All lines in the data that hold the word "Dockerfile" need copying.

### Data under study:
=-=-=

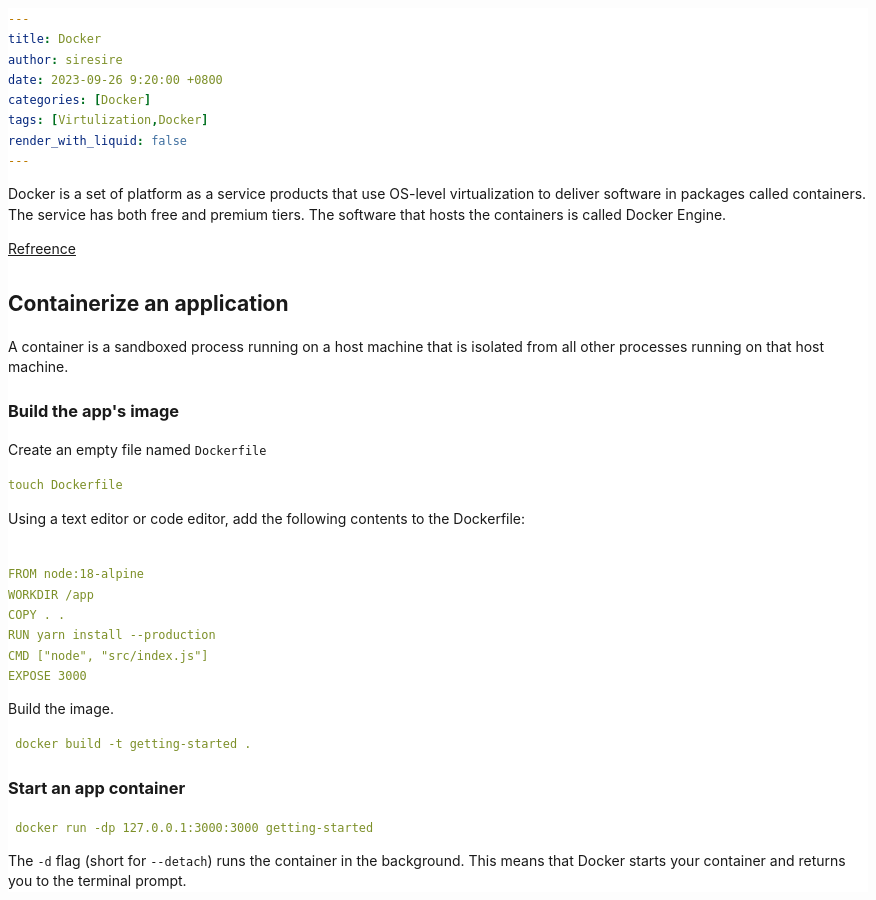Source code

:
 ```yaml
---
title: Docker
author: siresire
date: 2023-09-26 9:20:00 +0800
categories: [Docker]
tags: [Virtulization,Docker]
render_with_liquid: false
---
```


Docker is a set of platform as a service products that use OS-level virtualization to deliver software in packages called containers. The service has both free and premium tiers. The software that hosts the containers is called Docker Engine. 

[Refreence](https://docs.docker.com/get-started/overview/)
## Containerize an application

A container is a sandboxed process running on a host machine that is isolated from all other processes running on that host machine. 

### Build the app's image


Create an empty file named `Dockerfile`

```yaml
touch Dockerfile
```
Using a text editor or code editor, add the following contents to the Dockerfile:


```yaml

FROM node:18-alpine
WORKDIR /app
COPY . .
RUN yarn install --production
CMD ["node", "src/index.js"]
EXPOSE 3000
```

Build the image.

```yaml
 docker build -t getting-started .
```

### Start an app container

```yaml
 docker run -dp 127.0.0.1:3000:3000 getting-started
```

The `-d` flag (short for `--detach`) runs the container in the background. This means that Docker starts your container and returns you to the terminal prompt.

=-=-=

### Worked solution:
Create an empty file named `Dockerfile`
touch Dockerfile
Using a text editor or code editor, add the following contents to the Dockerfile:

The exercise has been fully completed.